Carlisle se situait à une cinquantaine de kilomètres du mur d’Hadrien dont le tracé se situait plus ou moins au niveau de la frontière entre l’Ecosse et l’Angleterre. Il avait vu dans la ville des panneaux qui mentionnaient son ancien tracé et il avait suivi la direction qu’ils indiquaient. Lassé dès lors de vouloir échapper à la pluie, il s’était résigné à l’humidité qui l’avait entièrement gagné, l’eau ayant fini par plaquer son jean sur ses cuisses, il éprouvait finalement cette sensation qu’il avait redouté et qu’il détestait. Pour ne pas trop y penser il cherchait à rassembler mentalement le peu qu’il savait de l’histoire anglaise. Il n’était jamais parvenu à tout à fait comprendre ce qu’étaient précisément ces entités complexes de Grande Bretagne et de Royaume Uni, ne sachant jamais qui, de l’Irlande, de l’Ecosse, du Pays de Galles appartenait à quel groupement. Aussi avait-il aussi oublié que l’Angleterre avait fait partie de l’empire romain, jusqu’à cette limite pourtant célèbre que constituait le mur d’Hadrien. Cela expliquait sans doute la présence de ce légionnaire Romain buvant son café dans le hall du musée.
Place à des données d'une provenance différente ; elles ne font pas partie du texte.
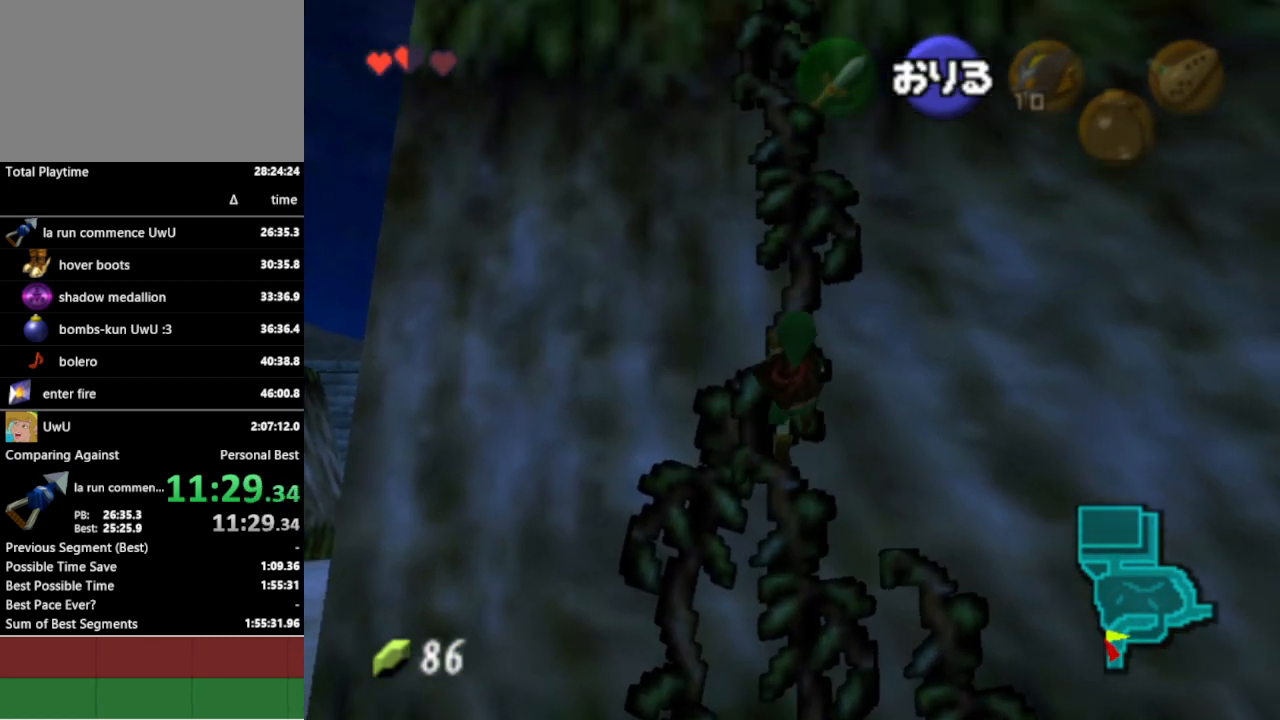
{"buttons": [], "left_stick": "up", "right_stick": "center", "events": []}
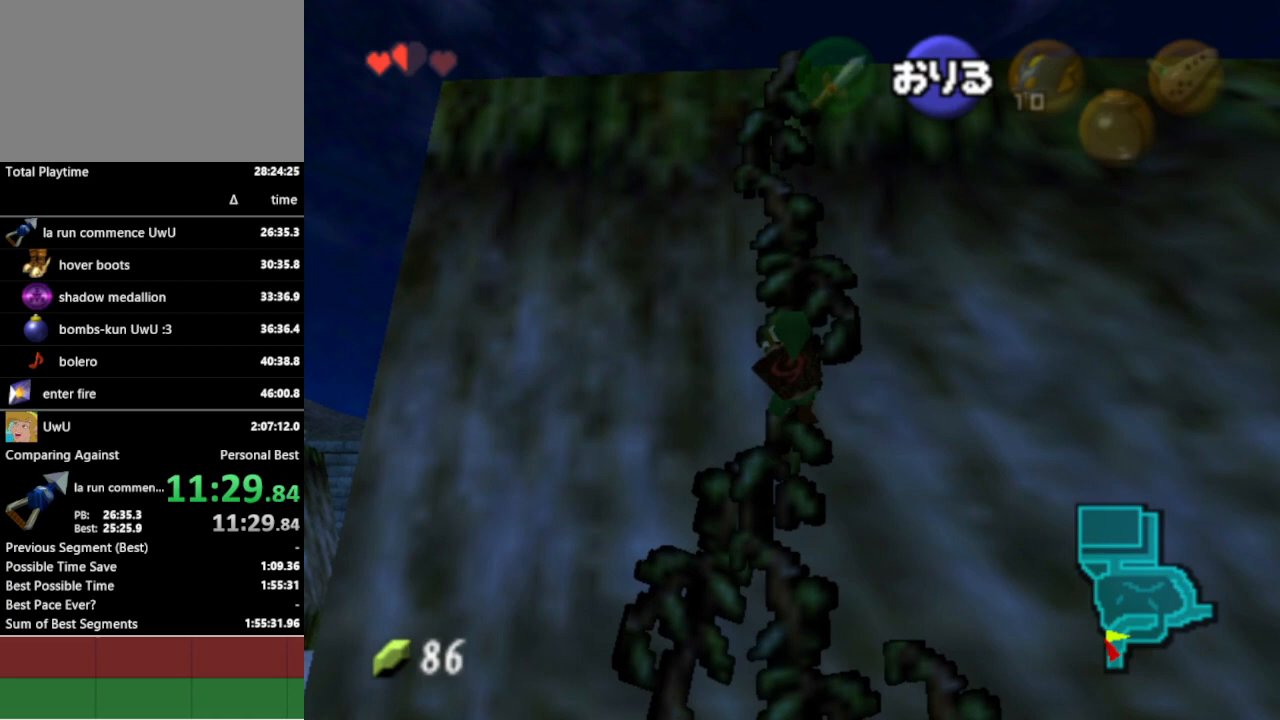
{"buttons": [], "left_stick": "up", "right_stick": "center", "events": []}
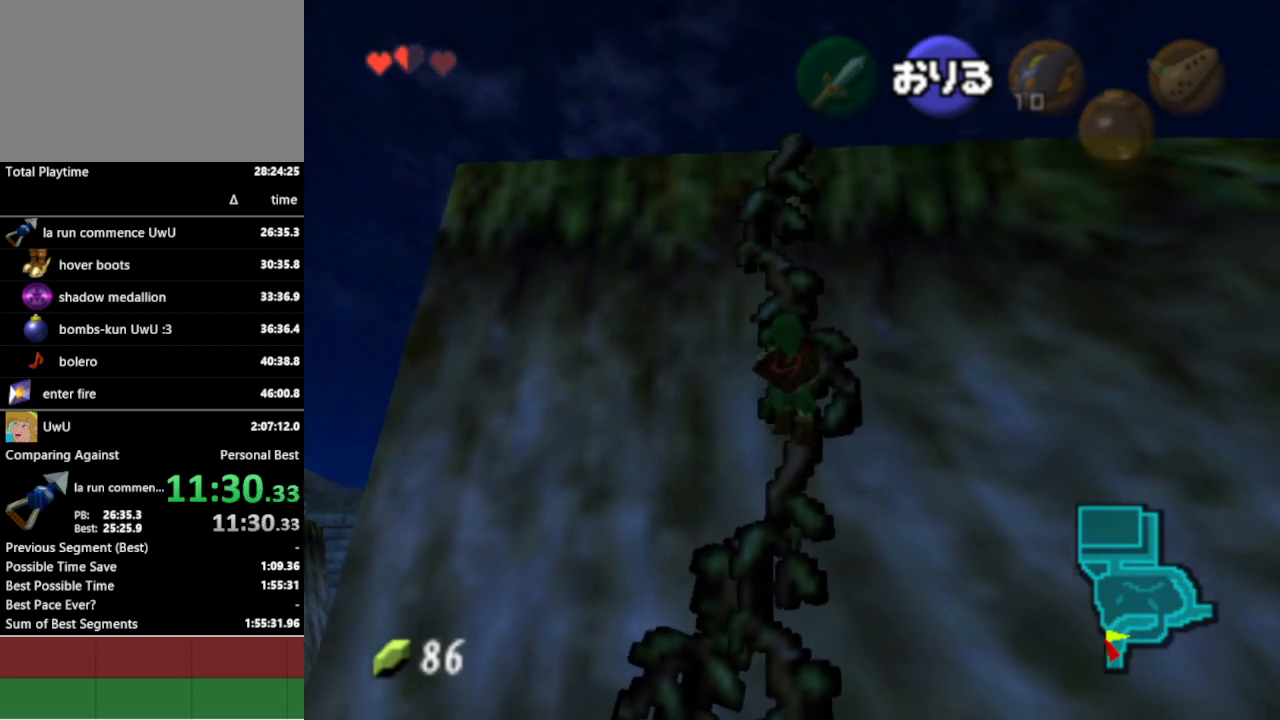
{"buttons": [], "left_stick": "up", "right_stick": "center", "events": []}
Il se disait tout en mangeant qu’il n’était pas facile, trois années après, de trouver dans les rues de New Carlisle quelque chose qui tint la comparaison avec tout ce petit bazar historique de château, de mur d’Hadrien et de Rome Antique. Une fois encore la ville américaine se détachait de la ville européenne par cette absence apparente d’épaisseur historique. Le seul élément qu’il avait pu voir dans la ville était cette petite plaque apposée sur la façade du bâtiment situé à l’angle des rues Jefferson et Main Street. Ici, disait la plaque, John Dillinger avait braqué sa première banque le 10 Juin 1933. Bien que discrète, la plaque était soignée, son graphisme traduisait un certain goût pour le romanesque, un sentiment mêlé de fierté et de gravité au sujet d’un évènement dont on ne savait pas apparemment s’il fallait, si cela était bien raisonnable, se féliciter. Collant son nez à la vitrine, il avait vu des locaux apparemment inutilisés, une pièce propre et parquetée dont les meubles étaient vides. Subsistait néanmoins une grande photographie au-dessus de la cheminée sur laquelle on pouvait voir en grand la façade de la banque dans laquelle on venait d’entrer. Elle n’était aujourd’hui plus tout à fait la même, la partie en bois du rez-de-chaussée ayant été depuis remplacée par une haute colonnade. Le temps s’était-il arrêté au moment de ce braquage ? L’histoire de New Carlisle existait pour l’instant autour de ce célèbre bandit qui, dévalisant ici sa première banque avait offert à la ville un petit morceau de récit, qu’elle continuait à cultiver.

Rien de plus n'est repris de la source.